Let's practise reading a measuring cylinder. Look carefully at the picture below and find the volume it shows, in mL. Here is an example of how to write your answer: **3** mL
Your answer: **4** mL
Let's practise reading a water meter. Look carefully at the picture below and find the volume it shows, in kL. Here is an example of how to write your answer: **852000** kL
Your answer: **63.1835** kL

* * *

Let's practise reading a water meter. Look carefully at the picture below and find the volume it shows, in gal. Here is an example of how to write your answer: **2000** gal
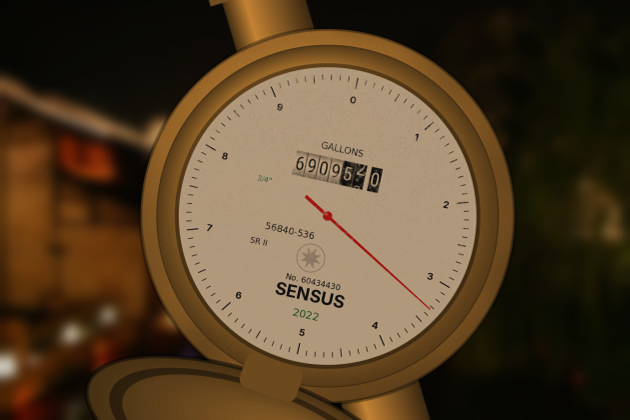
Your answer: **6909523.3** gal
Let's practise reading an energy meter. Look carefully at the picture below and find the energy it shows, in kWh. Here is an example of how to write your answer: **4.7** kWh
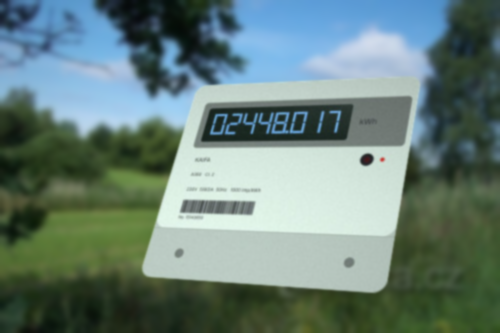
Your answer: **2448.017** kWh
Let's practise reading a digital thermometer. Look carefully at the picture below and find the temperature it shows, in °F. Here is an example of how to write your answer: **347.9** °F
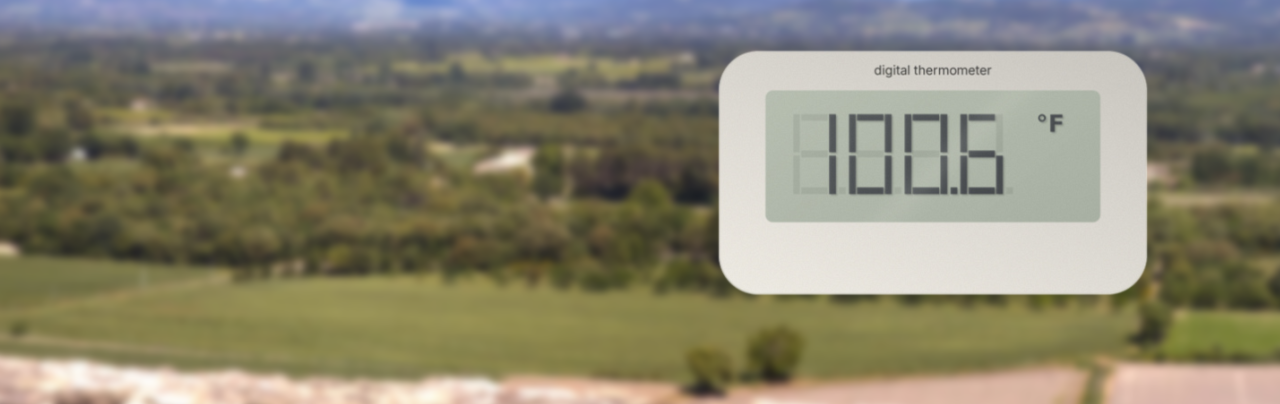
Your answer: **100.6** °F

--

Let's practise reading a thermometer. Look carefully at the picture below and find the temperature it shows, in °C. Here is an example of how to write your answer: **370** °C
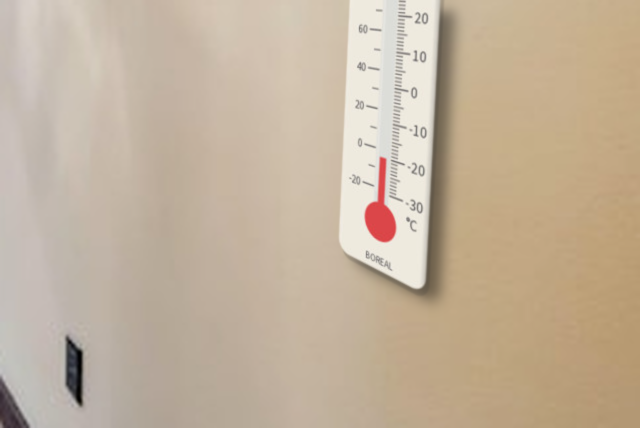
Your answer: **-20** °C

**ACTIVITY**
Return, without any change, every line of the items from the one containing "Let's practise reading a measuring" down to the one containing "Your answer: **63.1835** kL", with both of those lines included.

**TASK RESULT**
Let's practise reading a measuring cylinder. Look carefully at the picture below and find the volume it shows, in mL. Here is an example of how to write your answer: **3** mL
Your answer: **4** mL
Let's practise reading a water meter. Look carefully at the picture below and find the volume it shows, in kL. Here is an example of how to write your answer: **852000** kL
Your answer: **63.1835** kL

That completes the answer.